(Saved data entries)
________

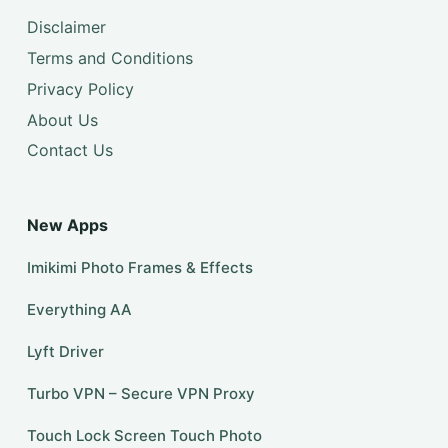
Disclaimer
Terms and Conditions
Privacy Policy
About Us
Contact Us
New Apps
Imikimi Photo Frames & Effects
Everything AA
Lyft Driver
Turbo VPN – Secure VPN Proxy
Touch Lock Screen Touch Photo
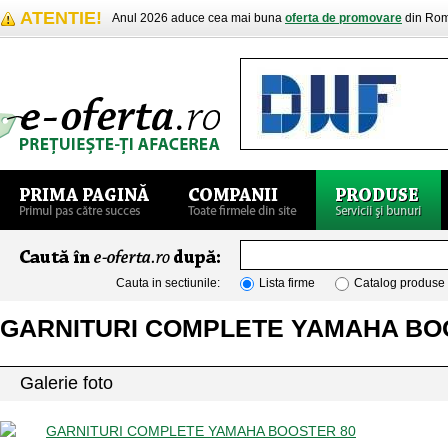
ATENTIE!
Anul 2026 aduce cea mai buna
oferta de promovare
din Rom
Cauta in sectiunile:
Lista firme
Catalog produse
GARNITURI COMPLETE YAMAHA BO
Galerie foto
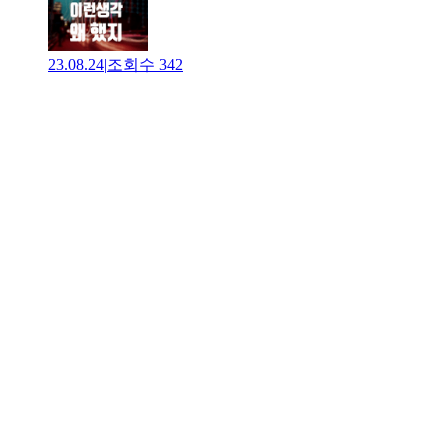
23.08.24
|
조회수
342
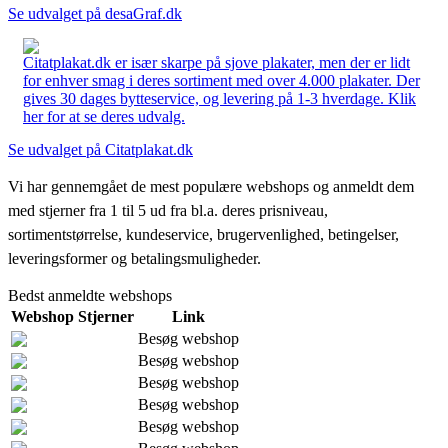
Se udvalget på desaGraf.dk
Citatplakat.dk er især skarpe på sjove plakater, men der er lidt
for enhver smag i deres sortiment med over 4.000 plakater. Der
gives 30 dages bytteservice, og levering på 1-3 hverdage. Klik
her for at se deres udvalg.
Se udvalget på Citatplakat.dk
Vi har gennemgået de mest populære webshops og anmeldt dem
med stjerner fra 1 til 5 ud fra bl.a. deres prisniveau,
sortimentstørrelse, kundeservice, brugervenlighed, betingelser,
leveringsformer og betalingsmuligheder.
Bedst anmeldte webshops
Webshop
Stjerner
Link
Besøg webshop
Besøg webshop
Besøg webshop
Besøg webshop
Besøg webshop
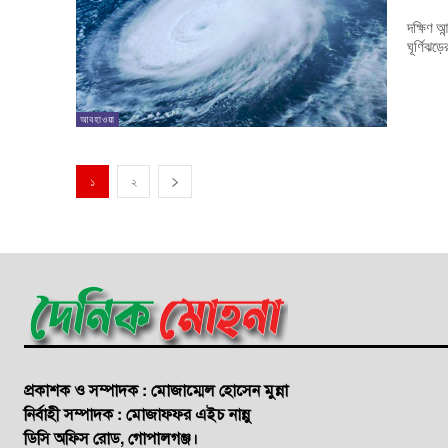
দক্ষিণ আ
আবহাওয়া
১
২
প্রকাশক ও সম্পাদক : মোজাম্মেল হোসেন মুন্না
নির্বাহী সম্পাদক : মোজাফফর এইচ নান্নু
ডি‌সি অ‌ফিস রোড, গোপালগঞ্জ।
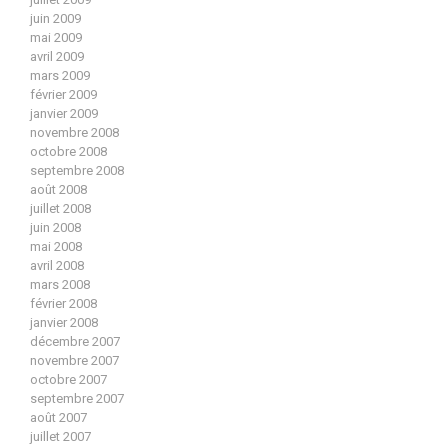
juin 2009
mai 2009
avril 2009
mars 2009
février 2009
janvier 2009
novembre 2008
octobre 2008
septembre 2008
août 2008
juillet 2008
juin 2008
mai 2008
avril 2008
mars 2008
février 2008
janvier 2008
décembre 2007
novembre 2007
octobre 2007
septembre 2007
août 2007
juillet 2007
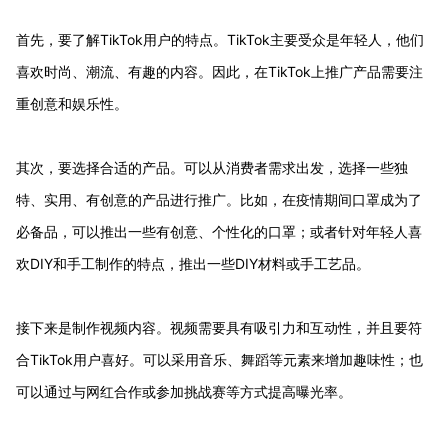
首先，要了解TikTok用户的特点。TikTok主要受众是年轻人，他们
喜欢时尚、潮流、有趣的内容。因此，在TikTok上推广产品需要注
重创意和娱乐性。
其次，要选择合适的产品。可以从消费者需求出发，选择一些独
特、实用、有创意的产品进行推广。比如，在疫情期间口罩成为了
必备品，可以推出一些有创意、个性化的口罩；或者针对年轻人喜
欢DIY和手工制作的特点，推出一些DIY材料或手工艺品。
接下来是制作视频内容。视频需要具有吸引力和互动性，并且要符
合TikTok用户喜好。可以采用音乐、舞蹈等元素来增加趣味性；也
可以通过与网红合作或参加挑战赛等方式提高曝光率。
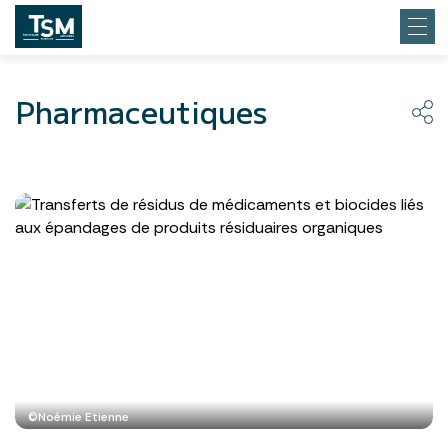
Pharmaceutiques
©Noémie Etienne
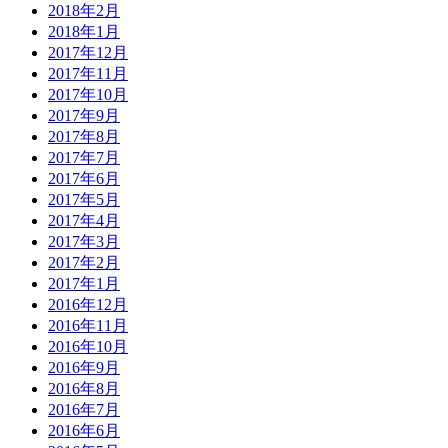
2018年2月
2018年1月
2017年12月
2017年11月
2017年10月
2017年9月
2017年8月
2017年7月
2017年6月
2017年5月
2017年4月
2017年3月
2017年2月
2017年1月
2016年12月
2016年11月
2016年10月
2016年9月
2016年8月
2016年7月
2016年6月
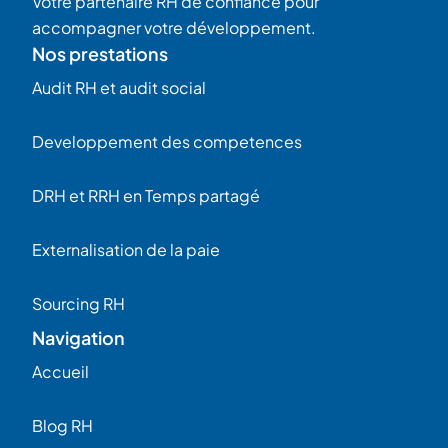
Votre partenaire RH de confiance pour
accompagner votre développement.
Nos prestations
Audit RH et audit social
Developpement des competences
DRH et RRH en Temps partagé
Externalisation de la paie
Sourcing RH
Navigation
Accueil
Blog RH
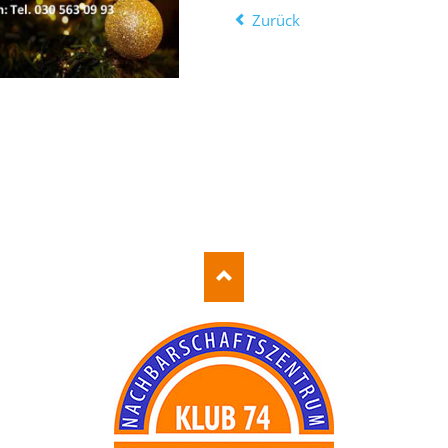
Zurück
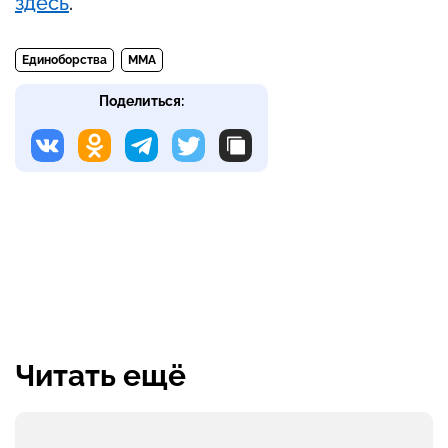
здесь
.
Единоборства
MMA
Поделиться:
Читать ещё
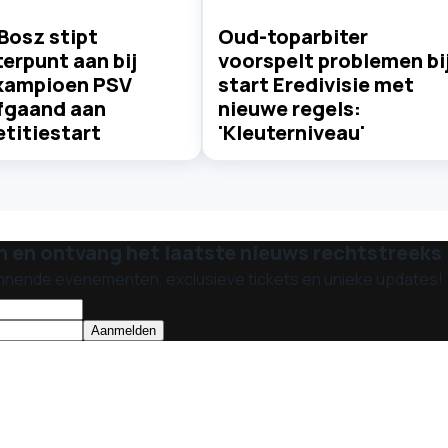
Bosz stipt
Oud-toparbiter
erpunt aan bij
voorspelt problemen bi
kampioen PSV
start Eredivisie met
fgaand aan
nieuwe regels:
titiestart
'Kleuterniveau'
n en ontvang het laatste nieuws rechtstreeks i
nnende evenementen, exclusieve tickets en unieke updates!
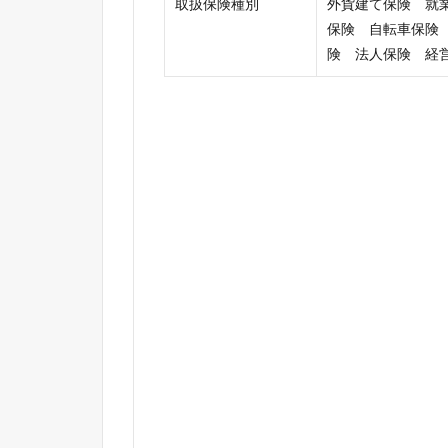
取扱保険種別
外貨建て保険 就
保険 自転車保険
険 法人保険 経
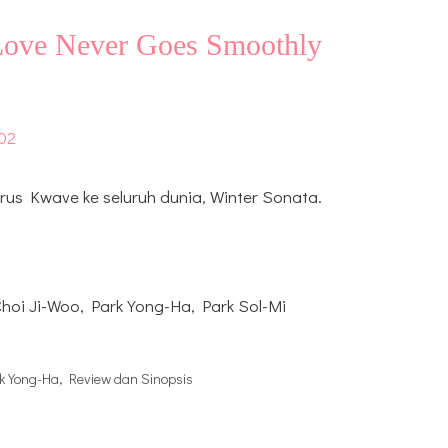
t Love Never Goes Smoothly
us Kwave ke seluruh dunia, Winter Sonata.
hoi Ji-Woo, Park Yong-Ha, Park Sol-Mi
k Yong-Ha
,
Review dan Sinopsis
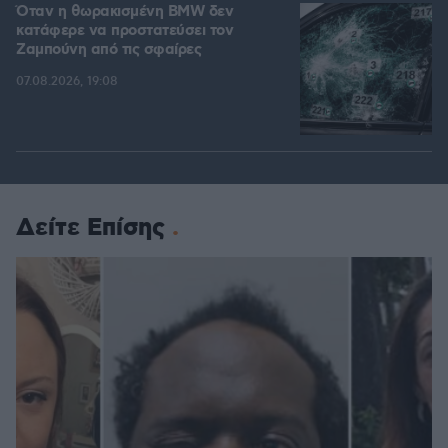
Όταν η θωρακισμένη BMW δεν
κατάφερε να προστατεύσει τον
Ζαμπούνη από τις σφαίρες
07.08.2026, 19:08
Δείτε Επίσης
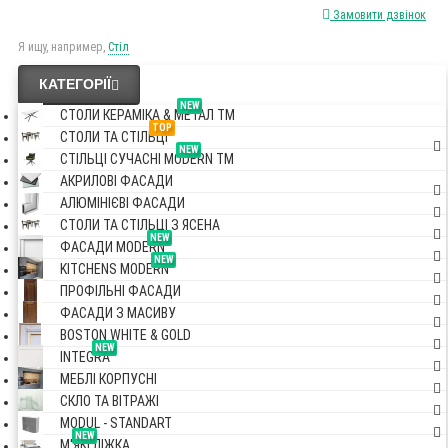
Замовити дзвінок
Я ищу, например,
Стіл
КАТЕГОРІЇ
NEW
СТОЛИ КЕРАМІКА & МЕТАЛ TM
TOP
СТОЛИ ТА СТІЛЬЦІ
NEW
СТІЛЬЦІ СУЧАСНІ MODERN TM
АКРИЛОВІ ФАСАДИ
АЛЮМІНІЄВІ ФАСАДИ
СТОЛИ ТА СТІЛЬЦІ З ЯСЕНА
NEW
ФАСАДИ MODERN
NEW
KITCHENS MODERN
ПРОФІЛЬНІ ФАСАДИ
ФАСАДИ З МАСИВУ
BOSTON WHITE & GOLD
NEW
INTEGRA
МЕБЛІ КОРПУСНІ
СКЛО ТА ВІТРАЖІ
MODUL - STANDART
NEW
М'ЯКІ ЛІЖКА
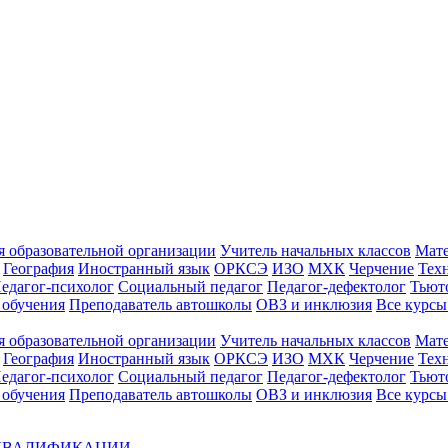
 образовательной организации
Учитель начальных классов
Мат
География
Иностранный язык
ОРКСЭ
ИЗО
МХК
Черчение
Тех
едагог-психолог
Социальный педагог
Педагог-дефектолог
Тьют
 обучения
Преподаватель автошколы
ОВЗ и инклюзия
Все курс
 образовательной организации
Учитель начальных классов
Мат
География
Иностранный язык
ОРКСЭ
ИЗО
МХК
Черчение
Тех
едагог-психолог
Социальный педагог
Педагог-дефектолог
Тьют
 обучения
Преподаватель автошколы
ОВЗ и инклюзия
Все курсы
 КВАЛИФИКАЦИИ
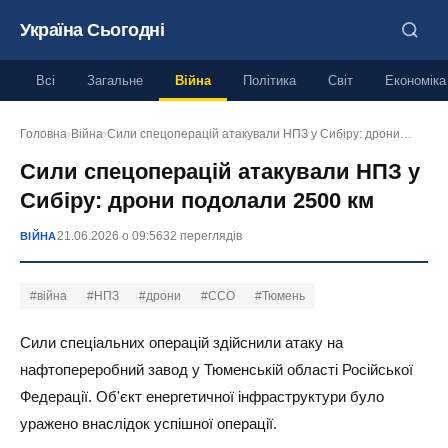
Україна Сьогодні
Всі
Загальне
Війна
Політика
Світ
Економіка
Головна
›
Війна
›
Сили спецоперацій атакували НПЗ у Сибіру: дрони…
Сили спецоперацій атакували НПЗ у
Сибіру: дрони подолали 2500 км
21.06.2026 о 09:56
32 переглядів
ВІЙНА
#війна
#НПЗ
#дрони
#ССО
#Тюмень
Сили спеціальних операцій здійснили атаку на
нафтопереробний завод у Тюменській області Російської
Федерації. Об'єкт енергетичної інфраструктури було
уражено внаслідок успішної операції.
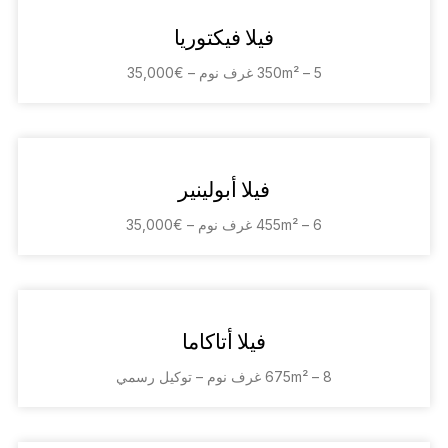
فيلا فيكتوريا
350m² – 5 غرف نوم – €35,000
فيلا أبولينير
455m² – 6 غرف نوم – €35,000
فيلا أتاكاما
675m² – 8 غرف نوم – توكيل رسمي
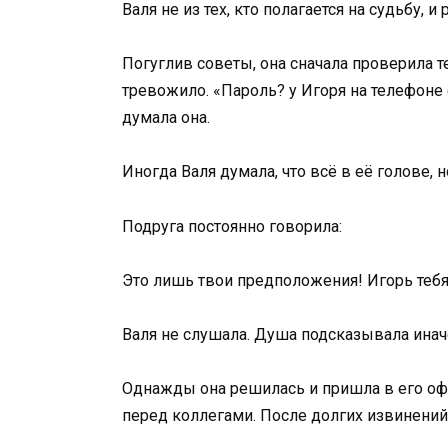
Валя не из тех, кто полагается на судьбу,
Погуглив советы, она сначала проверила т
тревожило. «Пароль? у Игоря на телефоне 
думала она.
Иногда Валя думала, что всё в её голове, 
Подруга постоянно говорила:
Это лишь твои предположения! Игорь тебя 
Валя не слушала. Душа подсказывала инач
Однажды она решилась и пришла в его офис
перед коллегами. После долгих извинений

________

• Work task:
Each line above that contains "Citatplakat" must be copied out.

• Solution to the exercise:
Citatplakat.dk er især skarpe på sjove plakater, men der er lidt
Se udvalget på Citatplakat.dk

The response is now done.